EXERCISE REQUIREMENTS: Look through the listing below for lines containing "gradient". State how many there are, and nothing else.

DATA SHOWN:
....
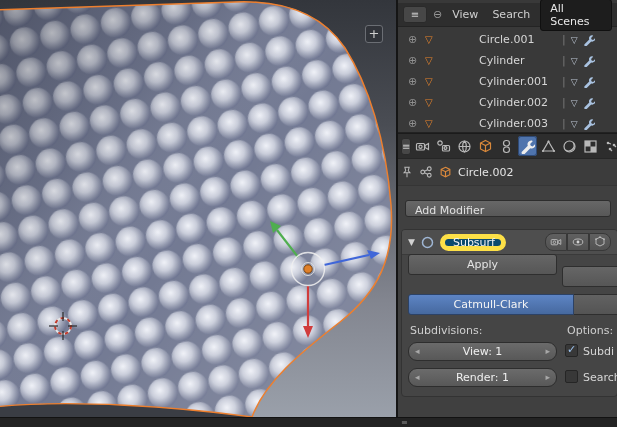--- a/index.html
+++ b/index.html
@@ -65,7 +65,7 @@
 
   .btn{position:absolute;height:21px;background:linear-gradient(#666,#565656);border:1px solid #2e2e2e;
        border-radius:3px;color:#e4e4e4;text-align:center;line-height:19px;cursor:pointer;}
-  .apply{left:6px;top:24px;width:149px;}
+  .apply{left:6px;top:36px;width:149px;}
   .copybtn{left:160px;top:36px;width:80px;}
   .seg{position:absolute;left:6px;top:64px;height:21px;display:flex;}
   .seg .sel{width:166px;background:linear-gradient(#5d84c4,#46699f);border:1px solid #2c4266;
....
WRITTEN RESPONSE: 2